Late Monday, state spokesman Scott Hardin said the ABC, which inspects marijuana facilities and enforces state rules, much as it does for liquor business licensees, was working to address the judge’s order. Hardin works for the Arkansas Department of Finance & Administration, parent agency to ABC. He didn’t immediately return a call for comment Tuesday morning.

Hardin said that he couldn’t go into details because the case is still active, but he wrote in a Monday email that the “ABC is initiating the steps required to comply with the judge’s order.”

Wright, in his ruling, took particular aim at the ABC, which he found oddly determined to grant a license to Nolan despite application irregularities that resulted in a $15,000 state fine.

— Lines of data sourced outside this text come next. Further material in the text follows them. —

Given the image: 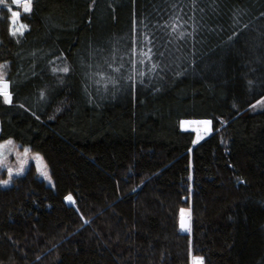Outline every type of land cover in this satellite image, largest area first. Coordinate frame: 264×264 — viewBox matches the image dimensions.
Returning a JSON list of instances; mask_svg holds the SVG:
<instances>
[{
  "label": "trees",
  "instance_id": "1",
  "mask_svg": "<svg viewBox=\"0 0 264 264\" xmlns=\"http://www.w3.org/2000/svg\"><path fill=\"white\" fill-rule=\"evenodd\" d=\"M33 5L20 36L0 8V141L40 153L55 186L32 167L0 187V264H264V0ZM145 36L163 58L139 63ZM193 119L212 122L199 142Z\"/></svg>",
  "mask_w": 264,
  "mask_h": 264
},
{
  "label": "snow or ice",
  "instance_id": "2",
  "mask_svg": "<svg viewBox=\"0 0 264 264\" xmlns=\"http://www.w3.org/2000/svg\"><path fill=\"white\" fill-rule=\"evenodd\" d=\"M12 5L14 6L15 9H20V10H14V8H9V12H10V16H9V22H10V34L12 36H16L18 33L20 35H23L24 31L28 30V26L21 23L20 19L22 16V13L27 15V14H31L33 11V0H11ZM0 4H5V6L7 7L6 4V0H0ZM140 23L143 24V26L146 28L147 24H144L143 21H141ZM17 24H19V27H17ZM194 30H195V26H194ZM135 31V29H134ZM173 31H175V28L173 29ZM191 36L192 33H185V32H180L179 34V39H184L185 36ZM145 41L147 42V44L151 45L150 47L147 48V50L145 51L143 48L140 49L139 51V56L141 57V59L139 60V63L143 64L145 62V60L148 61H152L154 57H160L163 58L166 55V52H161L159 51V48L156 47L155 42L153 40H148L147 36H145ZM139 41L137 39H133V44H137ZM156 48V50L154 51L153 49ZM131 53L132 56L135 57L137 54V50L135 47H133L131 49ZM135 59H133L132 63L135 64ZM4 66L0 65V69H2ZM108 67H112L111 64L108 65ZM123 67V65H121L120 67H116L113 69L114 72L119 73L121 71V68ZM160 65L157 63H153L152 64V68L151 71H155L157 68H159ZM56 69H53V72H55ZM60 71H62L65 74H68L71 69L69 66L65 65L62 69H60ZM97 75H103V73H96ZM179 75V73H177ZM146 73L144 72H139V76L143 77L145 76ZM108 79L110 80V82H112L113 84H115L117 81L115 79H112L111 77H108ZM128 79H133L132 76H129ZM98 82V81H97ZM143 84V80L141 79L140 81ZM252 81H249V84H252ZM12 88V84L5 78L4 74L2 72H0V97H3L4 101L8 104L12 103V92L10 91V89ZM41 98H44L45 93L43 91H41L40 93ZM21 107H23V105H21ZM57 111H59V109H57ZM200 123H204V124H210L211 121H202ZM28 150L25 149V154H27ZM37 158H39L38 154H37ZM9 179L8 180H4V181H0V184L3 185H8L12 179V170L9 169ZM24 171L23 167L20 168V170L16 173L17 175L21 174ZM68 201H72L73 197L72 196H68L67 197ZM180 227L182 229H186L190 231L189 226L184 222L183 219V210L181 213V221H180ZM191 264H205L204 258L203 257H192L191 260Z\"/></svg>",
  "mask_w": 264,
  "mask_h": 264
},
{
  "label": "rangeland",
  "instance_id": "3",
  "mask_svg": "<svg viewBox=\"0 0 264 264\" xmlns=\"http://www.w3.org/2000/svg\"><path fill=\"white\" fill-rule=\"evenodd\" d=\"M6 4H7L8 9L10 7L14 8L11 0H6ZM3 6H5V4H0V8ZM14 10H20V9L14 8ZM20 22L25 24L24 22H22L21 19H20ZM17 27H19V24H17ZM16 36H20V34L18 33ZM0 65L4 66L2 69H0V72H2L6 78V67H5L6 65L5 64H0ZM262 110H264V97H262L260 100H258L256 103H254L249 108L250 113H256ZM199 121L202 122V121H209V120H199ZM186 126H187L186 120L181 121L180 123L181 129L189 130ZM202 126H203L202 128L204 129L202 137L198 136L195 130H191V131H194L195 133L196 142L201 141V139L203 140V138L207 137V135H209L212 132V122L210 124L202 123ZM25 149L28 150L27 154H25ZM37 154L39 158H37ZM21 167H23L24 171L21 174L17 175L16 173L20 170ZM32 167L36 169L40 177L44 179L49 186L54 188L55 186L54 179L52 177V174L50 172V169L48 167L46 160L40 153L32 150L30 147H24L20 145L18 142H16L13 139L0 141V181L8 180L9 179L8 170L9 169L12 170V179L10 183L8 185L0 184L1 188H7L11 186L13 184L15 177L24 175ZM68 203L72 204L73 201L71 202L68 201ZM183 214H188L190 216V210L188 209L183 210Z\"/></svg>",
  "mask_w": 264,
  "mask_h": 264
},
{
  "label": "bare ground",
  "instance_id": "4",
  "mask_svg": "<svg viewBox=\"0 0 264 264\" xmlns=\"http://www.w3.org/2000/svg\"><path fill=\"white\" fill-rule=\"evenodd\" d=\"M186 122H187V126L186 127L189 130H195V132H197L198 136H200V137L203 136V130L204 129L202 128L203 127L202 123H200L201 121H199V120H186Z\"/></svg>",
  "mask_w": 264,
  "mask_h": 264
},
{
  "label": "water",
  "instance_id": "5",
  "mask_svg": "<svg viewBox=\"0 0 264 264\" xmlns=\"http://www.w3.org/2000/svg\"><path fill=\"white\" fill-rule=\"evenodd\" d=\"M196 120V119H195ZM183 130V129H182ZM184 131H189V132H194V131H191V130H184ZM208 136V135H207ZM204 139V138H203ZM202 140V139H201ZM183 219H184V222L189 226L190 228V231L189 230H186V229H182L180 227V230H181V234L182 235H189L190 232H191V217L188 215V214H183ZM180 221H181V216H180ZM180 221H179V225H180Z\"/></svg>",
  "mask_w": 264,
  "mask_h": 264
}]
</instances>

The judge wrote that the ABC and DF&A had acted “unreasonably, unlawfully, and capriciously” by awarding a cultivation license Nolan’s River Valley Relief Cultivation in 2020. He ordered the state to “take all steps necessary to remedy” violations in Nolan’s license application, but said he lacked authority to strip away the license. The lawsuit sought revocation of River Valley’s license and for it to be granted to Southern Roots.

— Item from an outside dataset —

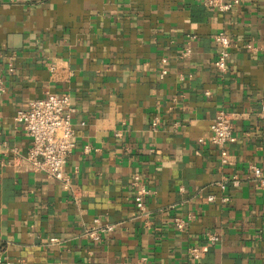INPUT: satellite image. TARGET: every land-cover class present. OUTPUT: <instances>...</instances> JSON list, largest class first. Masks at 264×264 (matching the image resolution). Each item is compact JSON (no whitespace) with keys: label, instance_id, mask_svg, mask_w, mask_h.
Masks as SVG:
<instances>
[{"label":"crops","instance_id":"obj_1","mask_svg":"<svg viewBox=\"0 0 264 264\" xmlns=\"http://www.w3.org/2000/svg\"><path fill=\"white\" fill-rule=\"evenodd\" d=\"M220 31L232 40L224 73ZM0 68V264H264V187L250 169L264 172V0L228 12L198 0H0ZM51 94L76 109L74 192L28 167L32 140L15 121ZM220 111L237 138L225 158L209 143ZM96 218L114 225L99 243L84 237Z\"/></svg>","mask_w":264,"mask_h":264},{"label":"built area","instance_id":"obj_2","mask_svg":"<svg viewBox=\"0 0 264 264\" xmlns=\"http://www.w3.org/2000/svg\"><path fill=\"white\" fill-rule=\"evenodd\" d=\"M206 7L221 12L231 11L239 6L244 0H198ZM215 41L220 45V52L214 62V67L219 73H224L228 69V61L231 55L232 40L224 31H220L215 35ZM253 49L252 45L247 46ZM191 48L187 46L182 54L183 58L191 56ZM162 64L164 68L161 71V77L164 78L168 73V59L163 58ZM57 67L50 66L51 72H55ZM12 71V69H10ZM4 75L0 68V98L5 93ZM210 95V92H206ZM76 109L72 104L70 95L68 94H51L45 98H37L29 103L27 109L19 110L16 114L15 121L22 126L26 135L32 140V146L26 157L28 167L35 171L46 174L49 178L57 180L62 188L66 191L74 192L73 184L70 176L66 172V166L70 156L76 148L75 130L72 123L73 114ZM261 117L264 119V100L261 103ZM160 120L156 117L152 126L156 128ZM237 138L234 134V125L230 114L225 111L217 113L211 125V137L209 143L221 150L222 157L228 156V148L236 142ZM200 143H206L204 139H199ZM90 148L86 147V151ZM254 180L259 187H264V172L257 166L250 167ZM234 187L240 186V179L234 178L231 181ZM132 186L135 189V204L140 214L146 213V200L150 195V189L143 181L140 175H135L132 180ZM222 189H226L225 184H220ZM215 195H210L208 201L214 202ZM231 201L229 196L223 197L222 202ZM195 219L194 214H189L186 219L178 218L175 220V227L179 231H185L190 222ZM114 231L113 224H105L100 218L94 220V225L84 232V237L94 243L103 240L105 234ZM264 233V227H263ZM210 243H217L219 237L217 234L208 236ZM192 260L201 258V248L199 246H191L188 250ZM7 259V257H0ZM10 264V262H7Z\"/></svg>","mask_w":264,"mask_h":264}]
</instances>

Nolan, a Fort Smith hotelier and entrepreneur, has invested millions in his grow operation but he has never been a party in the case. Wright rejected his plea to intervene last week, ruling Nolan had waited too late to join the case, already more than two years old. The defendants were the commission, ABC and DF&A.

More: Click here for an updated look at medical marijuana ownership in Arkansas.

Nolan has declined several opportunities to speak for the record, but argued that he paid his fine and that the application’s faults were minor in context of a state licensing system that has spawned lawsuits and allegations of outright bribery.

But Wright’s ruling said an extensive record showed that the state knew Nolan’s application was “nonconforming” and expressed curiosity as to why so many accommodations were made for Nolan, despite concerns and protests being repeatedly raised from the beginning of the application process.

The ruling capped a case that was central in a major Arkansas Business examination of the state’s marijuana licensing process and its rocky and litigious history. The report, published Oct. 31, included details from sworn depositions taken by 2600 Holdings in the case, including a revelation that the FBI had investigated a bribe attempt made on a charter member of the marijuana commission. Those depositions also revealed that agents had questioned the former and current chairs of the panel, which granted all of Arkansas’ medical marijuana licenses.

Wright’s order said that he “remains curious as to why so many accommodations were made for Mr. Nolan, despite concerns and protests being repeatedly raised from the beginning of the application process.”

Southern Roots attorney Abtin Mehdizadegan told Arkansas Business last week after Wright’s ruling that justice was done, "justice that has been long-delayed." He expressed hope that state officials will speedily carry out "their now Court-ordered duties with the sense of urgency and expediency deserving of the Constitution that they pledged to uphold and defend. The people of Arkansas deserve for this question to be settled before they head to the ballot box, and at a more fundamental level, all Arkansans — all of us — deserve a government that respects the rule of law." He praised his legal team at Cross Gunter Witherspoon & Galchus of Little Rock, specifically praising attorney Brett Taylor.

The lawsuit’s importance is magnified by the fact that medical marijuana licensees will be front and center in a new adult-use cannabis market if voters approve the ballot measure, Issue 4, which has been backed by millions of dollars from industry businesses, primarily the cultivation companies. Under the constitutional amendment proposal now on the ballot, all medical marijuana licensees will get matching licenses to grow and sell recreational marijuana.

Through the first nine months of 2022, Arkansans spent $205 million on 36,600 pounds of medical marijuana. The state expects this year’s numbers to surpass the $264.9 million record of 2021, and independent projections for a recreational market’s sales potential start at three or four times that amount.